Does Delta's First Class Shuttle Cabin Signal The End of Shuttle Flights?
Back in March I reported on the fact that it seems that shuttle flights between cities on the East Coast like New York, Boston, and Washington haven't been faring too well in recent years. Joe Brancatelli who writes the Seat 2B column for Portfolio says that the recent news that Delta will add first-class cabins to its shuttle flights between New York, Boston, and Washington isn't a positive sign; it proves that the shuttles may well be on their way out. The shuttles have become less profitable and the shuttle aircraft which are equipped with standard first- and coach-class cabins can now be used on any flight path. In the 1980s large shuttles used to run every hour and promised no reservations needed. Now the remaining shuttles use smaller aircraft and fly less frequently especially on weekends and non-peak times.
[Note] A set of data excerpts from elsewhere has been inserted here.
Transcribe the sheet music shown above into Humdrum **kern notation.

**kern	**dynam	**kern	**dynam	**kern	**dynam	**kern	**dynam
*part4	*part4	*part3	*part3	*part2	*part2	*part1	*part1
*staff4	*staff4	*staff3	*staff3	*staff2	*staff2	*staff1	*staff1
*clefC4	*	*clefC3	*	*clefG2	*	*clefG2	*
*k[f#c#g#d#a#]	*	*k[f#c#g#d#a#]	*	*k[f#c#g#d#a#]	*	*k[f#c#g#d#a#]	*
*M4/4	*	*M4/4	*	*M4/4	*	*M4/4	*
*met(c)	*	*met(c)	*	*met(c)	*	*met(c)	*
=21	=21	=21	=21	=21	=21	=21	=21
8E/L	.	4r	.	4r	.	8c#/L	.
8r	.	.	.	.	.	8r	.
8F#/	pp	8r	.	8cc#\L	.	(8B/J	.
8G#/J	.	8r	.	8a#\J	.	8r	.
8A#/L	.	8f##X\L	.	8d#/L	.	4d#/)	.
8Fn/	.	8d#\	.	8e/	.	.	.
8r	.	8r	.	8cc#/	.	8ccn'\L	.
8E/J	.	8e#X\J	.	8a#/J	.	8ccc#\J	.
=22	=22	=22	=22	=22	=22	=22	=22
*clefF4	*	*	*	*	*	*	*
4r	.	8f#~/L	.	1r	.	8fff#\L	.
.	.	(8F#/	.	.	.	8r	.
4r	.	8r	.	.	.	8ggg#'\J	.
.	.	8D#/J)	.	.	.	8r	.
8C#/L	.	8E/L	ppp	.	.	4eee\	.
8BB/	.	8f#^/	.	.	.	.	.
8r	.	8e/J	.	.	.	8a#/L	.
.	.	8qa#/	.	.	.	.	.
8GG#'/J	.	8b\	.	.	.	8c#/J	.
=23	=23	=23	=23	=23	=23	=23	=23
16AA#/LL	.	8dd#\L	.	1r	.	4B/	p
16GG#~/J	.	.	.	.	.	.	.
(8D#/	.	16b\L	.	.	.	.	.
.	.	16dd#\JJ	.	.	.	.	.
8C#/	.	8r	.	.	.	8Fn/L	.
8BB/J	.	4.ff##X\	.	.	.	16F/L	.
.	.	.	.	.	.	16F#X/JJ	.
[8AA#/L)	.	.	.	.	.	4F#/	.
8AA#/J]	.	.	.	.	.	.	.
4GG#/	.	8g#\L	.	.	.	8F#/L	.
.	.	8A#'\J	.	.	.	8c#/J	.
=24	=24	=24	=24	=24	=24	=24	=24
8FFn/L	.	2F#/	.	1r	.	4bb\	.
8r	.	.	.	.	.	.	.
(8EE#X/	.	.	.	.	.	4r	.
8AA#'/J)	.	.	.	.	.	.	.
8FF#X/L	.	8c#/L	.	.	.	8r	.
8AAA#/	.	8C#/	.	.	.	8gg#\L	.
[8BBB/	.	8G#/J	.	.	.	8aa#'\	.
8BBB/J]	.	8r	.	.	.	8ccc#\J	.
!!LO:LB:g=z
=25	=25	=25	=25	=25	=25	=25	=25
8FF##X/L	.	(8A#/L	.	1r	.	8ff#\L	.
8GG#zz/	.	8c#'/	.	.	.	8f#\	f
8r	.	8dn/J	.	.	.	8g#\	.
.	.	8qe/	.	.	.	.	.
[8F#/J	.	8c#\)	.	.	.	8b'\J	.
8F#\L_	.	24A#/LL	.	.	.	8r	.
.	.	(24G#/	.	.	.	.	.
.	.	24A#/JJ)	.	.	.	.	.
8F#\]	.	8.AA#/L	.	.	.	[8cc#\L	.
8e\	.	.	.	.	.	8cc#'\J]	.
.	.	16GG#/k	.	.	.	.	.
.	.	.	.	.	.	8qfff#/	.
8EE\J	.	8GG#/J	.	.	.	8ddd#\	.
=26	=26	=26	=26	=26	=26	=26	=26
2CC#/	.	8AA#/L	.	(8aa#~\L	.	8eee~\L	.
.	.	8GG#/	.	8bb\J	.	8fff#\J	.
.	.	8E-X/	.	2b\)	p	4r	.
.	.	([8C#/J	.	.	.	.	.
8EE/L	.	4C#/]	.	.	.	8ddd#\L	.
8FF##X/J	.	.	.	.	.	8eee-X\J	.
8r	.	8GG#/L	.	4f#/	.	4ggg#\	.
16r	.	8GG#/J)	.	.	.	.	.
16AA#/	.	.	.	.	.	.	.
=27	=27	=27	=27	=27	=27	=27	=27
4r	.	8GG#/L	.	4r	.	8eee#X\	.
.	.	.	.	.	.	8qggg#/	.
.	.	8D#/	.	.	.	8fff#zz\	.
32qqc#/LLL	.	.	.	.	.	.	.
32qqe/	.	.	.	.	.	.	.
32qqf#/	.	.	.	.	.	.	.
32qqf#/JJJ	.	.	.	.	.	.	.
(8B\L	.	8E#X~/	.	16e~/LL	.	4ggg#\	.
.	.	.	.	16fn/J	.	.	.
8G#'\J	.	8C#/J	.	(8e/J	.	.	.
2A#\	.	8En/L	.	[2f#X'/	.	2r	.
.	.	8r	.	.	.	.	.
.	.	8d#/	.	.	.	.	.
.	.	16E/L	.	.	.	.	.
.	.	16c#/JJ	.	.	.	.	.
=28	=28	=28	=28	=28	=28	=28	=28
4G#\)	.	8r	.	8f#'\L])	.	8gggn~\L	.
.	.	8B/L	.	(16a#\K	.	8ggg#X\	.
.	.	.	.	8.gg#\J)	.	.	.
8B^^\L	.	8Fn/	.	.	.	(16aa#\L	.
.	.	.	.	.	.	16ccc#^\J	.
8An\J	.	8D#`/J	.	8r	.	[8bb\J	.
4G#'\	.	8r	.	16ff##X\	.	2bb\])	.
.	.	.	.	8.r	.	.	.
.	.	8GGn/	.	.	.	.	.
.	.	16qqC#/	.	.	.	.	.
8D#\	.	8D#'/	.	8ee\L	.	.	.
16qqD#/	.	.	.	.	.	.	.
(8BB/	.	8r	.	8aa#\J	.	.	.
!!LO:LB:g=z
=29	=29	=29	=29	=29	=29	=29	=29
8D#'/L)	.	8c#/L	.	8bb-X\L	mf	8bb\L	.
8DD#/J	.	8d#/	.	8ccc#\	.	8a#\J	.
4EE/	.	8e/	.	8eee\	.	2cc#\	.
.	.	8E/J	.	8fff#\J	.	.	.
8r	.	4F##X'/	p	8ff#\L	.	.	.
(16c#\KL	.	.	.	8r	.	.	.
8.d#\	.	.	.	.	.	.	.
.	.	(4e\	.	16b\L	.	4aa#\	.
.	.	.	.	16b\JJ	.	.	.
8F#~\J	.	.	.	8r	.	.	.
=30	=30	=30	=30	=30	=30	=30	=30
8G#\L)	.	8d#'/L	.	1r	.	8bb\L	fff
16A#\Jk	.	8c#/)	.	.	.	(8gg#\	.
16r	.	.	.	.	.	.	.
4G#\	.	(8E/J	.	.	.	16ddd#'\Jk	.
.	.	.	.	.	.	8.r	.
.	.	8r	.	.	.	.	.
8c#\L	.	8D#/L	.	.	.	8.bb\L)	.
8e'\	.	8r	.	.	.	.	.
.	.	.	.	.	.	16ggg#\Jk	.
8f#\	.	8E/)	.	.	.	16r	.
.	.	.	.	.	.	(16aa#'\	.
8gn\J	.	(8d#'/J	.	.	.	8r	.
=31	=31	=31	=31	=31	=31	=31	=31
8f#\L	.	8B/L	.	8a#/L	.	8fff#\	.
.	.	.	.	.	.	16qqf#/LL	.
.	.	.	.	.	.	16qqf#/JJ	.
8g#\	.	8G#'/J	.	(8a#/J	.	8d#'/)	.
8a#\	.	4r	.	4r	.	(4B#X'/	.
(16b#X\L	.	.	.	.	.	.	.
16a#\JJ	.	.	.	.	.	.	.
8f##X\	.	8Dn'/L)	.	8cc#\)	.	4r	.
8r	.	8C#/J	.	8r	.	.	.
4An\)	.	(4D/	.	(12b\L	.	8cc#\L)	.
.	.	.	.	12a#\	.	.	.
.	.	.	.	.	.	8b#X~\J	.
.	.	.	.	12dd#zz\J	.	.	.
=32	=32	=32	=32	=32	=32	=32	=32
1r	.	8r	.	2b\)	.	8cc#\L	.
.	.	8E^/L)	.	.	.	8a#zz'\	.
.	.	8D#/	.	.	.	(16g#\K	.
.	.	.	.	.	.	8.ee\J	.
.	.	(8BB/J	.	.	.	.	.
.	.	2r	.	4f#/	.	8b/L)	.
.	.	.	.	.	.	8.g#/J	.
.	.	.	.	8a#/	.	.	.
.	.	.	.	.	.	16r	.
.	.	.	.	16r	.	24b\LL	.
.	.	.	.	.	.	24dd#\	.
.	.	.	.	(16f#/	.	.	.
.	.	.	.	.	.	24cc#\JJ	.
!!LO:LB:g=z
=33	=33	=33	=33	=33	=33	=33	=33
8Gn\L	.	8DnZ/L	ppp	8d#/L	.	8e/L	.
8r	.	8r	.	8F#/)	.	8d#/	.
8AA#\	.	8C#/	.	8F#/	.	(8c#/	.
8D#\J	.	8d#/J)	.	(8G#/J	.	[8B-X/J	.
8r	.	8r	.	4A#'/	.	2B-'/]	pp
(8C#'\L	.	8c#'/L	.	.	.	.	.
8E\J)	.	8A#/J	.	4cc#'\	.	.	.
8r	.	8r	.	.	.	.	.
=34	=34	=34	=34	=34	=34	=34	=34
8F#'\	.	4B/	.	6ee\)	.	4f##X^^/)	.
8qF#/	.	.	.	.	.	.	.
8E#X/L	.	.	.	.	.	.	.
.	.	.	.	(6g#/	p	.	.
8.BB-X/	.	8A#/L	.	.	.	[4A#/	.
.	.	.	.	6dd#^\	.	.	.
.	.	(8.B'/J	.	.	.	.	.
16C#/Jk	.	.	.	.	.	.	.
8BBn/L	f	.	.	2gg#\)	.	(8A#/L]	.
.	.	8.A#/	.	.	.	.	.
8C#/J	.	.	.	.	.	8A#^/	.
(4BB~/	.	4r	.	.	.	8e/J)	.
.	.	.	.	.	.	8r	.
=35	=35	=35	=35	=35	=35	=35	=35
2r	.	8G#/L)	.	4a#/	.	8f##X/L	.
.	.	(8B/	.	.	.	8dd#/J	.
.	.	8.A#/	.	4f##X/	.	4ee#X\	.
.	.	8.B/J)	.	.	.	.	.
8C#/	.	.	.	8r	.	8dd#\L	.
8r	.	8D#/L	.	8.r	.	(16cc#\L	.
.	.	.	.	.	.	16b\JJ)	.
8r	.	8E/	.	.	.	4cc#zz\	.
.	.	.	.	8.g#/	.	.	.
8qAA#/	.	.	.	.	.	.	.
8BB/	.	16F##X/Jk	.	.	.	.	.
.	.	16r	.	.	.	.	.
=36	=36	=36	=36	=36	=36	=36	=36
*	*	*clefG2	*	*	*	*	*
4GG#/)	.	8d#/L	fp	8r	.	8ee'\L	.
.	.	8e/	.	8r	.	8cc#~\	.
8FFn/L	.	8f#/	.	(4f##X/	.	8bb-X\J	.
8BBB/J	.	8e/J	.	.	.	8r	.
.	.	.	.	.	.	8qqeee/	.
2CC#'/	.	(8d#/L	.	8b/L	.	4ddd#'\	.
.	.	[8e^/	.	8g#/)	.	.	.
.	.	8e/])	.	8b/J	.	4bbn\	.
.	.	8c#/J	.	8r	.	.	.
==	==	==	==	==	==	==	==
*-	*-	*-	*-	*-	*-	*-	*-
Is this the last gasp of the shuttle flight? It certainly seems like it, the rise of technology, the high-speed Acela train, private jet charter services and even luxury bus lines have made shuttle flying less and less attractive. Like Joe Brancatelli, I'm a little nostalgic for the shuttles of my youth but in these days when it seems that hardly any flights go smoothly and airlines are struggling to stay afloat it seems like the shuttle is an idea whose time is long gone.